Excerpted data
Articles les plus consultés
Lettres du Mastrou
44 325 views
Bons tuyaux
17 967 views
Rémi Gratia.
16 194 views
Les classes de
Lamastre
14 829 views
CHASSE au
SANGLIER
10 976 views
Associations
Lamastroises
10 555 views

Goal of the exercise
Would you please repeat the whole listing exactly as it is?

Finished task
Articles les plus consultés
Lettres du Mastrou
44 325 views
Bons tuyaux
17 967 views
Rémi Gratia.
16 194 views
Les classes de
Lamastre
14 829 views
CHASSE au
SANGLIER
10 976 views
Associations
Lamastroises
10 555 views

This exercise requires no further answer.